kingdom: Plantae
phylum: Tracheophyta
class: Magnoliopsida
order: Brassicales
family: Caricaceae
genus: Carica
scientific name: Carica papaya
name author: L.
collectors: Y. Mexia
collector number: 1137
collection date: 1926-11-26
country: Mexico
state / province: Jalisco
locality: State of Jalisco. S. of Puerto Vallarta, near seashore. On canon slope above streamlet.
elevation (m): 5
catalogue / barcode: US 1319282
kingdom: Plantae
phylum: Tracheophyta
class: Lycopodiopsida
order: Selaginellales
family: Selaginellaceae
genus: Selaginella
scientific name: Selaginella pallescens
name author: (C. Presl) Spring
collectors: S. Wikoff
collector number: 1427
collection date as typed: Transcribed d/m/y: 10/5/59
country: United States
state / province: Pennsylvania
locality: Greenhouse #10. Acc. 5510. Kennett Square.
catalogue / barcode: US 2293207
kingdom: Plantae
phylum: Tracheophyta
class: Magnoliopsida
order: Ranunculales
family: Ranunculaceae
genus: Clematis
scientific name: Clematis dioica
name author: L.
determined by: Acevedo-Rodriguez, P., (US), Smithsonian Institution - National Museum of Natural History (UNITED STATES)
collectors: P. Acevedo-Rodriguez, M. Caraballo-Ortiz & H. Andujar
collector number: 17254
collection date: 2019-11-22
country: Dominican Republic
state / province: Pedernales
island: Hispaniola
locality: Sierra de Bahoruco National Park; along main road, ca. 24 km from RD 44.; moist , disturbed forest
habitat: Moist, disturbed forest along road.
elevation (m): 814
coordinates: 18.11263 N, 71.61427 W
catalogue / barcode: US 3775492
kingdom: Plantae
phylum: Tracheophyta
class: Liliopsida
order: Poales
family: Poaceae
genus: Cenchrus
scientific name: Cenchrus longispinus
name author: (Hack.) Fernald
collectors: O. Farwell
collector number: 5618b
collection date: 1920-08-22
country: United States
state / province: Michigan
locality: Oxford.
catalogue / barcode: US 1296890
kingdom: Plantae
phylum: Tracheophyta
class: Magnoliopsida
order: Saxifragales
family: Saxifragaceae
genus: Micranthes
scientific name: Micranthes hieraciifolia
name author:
----------------
◆ Written task
Rewrite the stretch from the start of the material through the line containing "locality: State of", putting "date collected" in place of "collection date" and keeping everything else the same.

◆ Response for this exercise
kingdom: Plantae
phylum: Tracheophyta
class: Magnoliopsida
order: Brassicales
family: Caricaceae
genus: Carica
scientific name: Carica papaya
name author: L.
collectors: Y. Mexia
collector number: 1137
date collected: 1926-11-26
country: Mexico
state / province: Jalisco
locality: State of Jalisco. S. of Puerto Vallarta, near seashore. On canon slope above streamlet.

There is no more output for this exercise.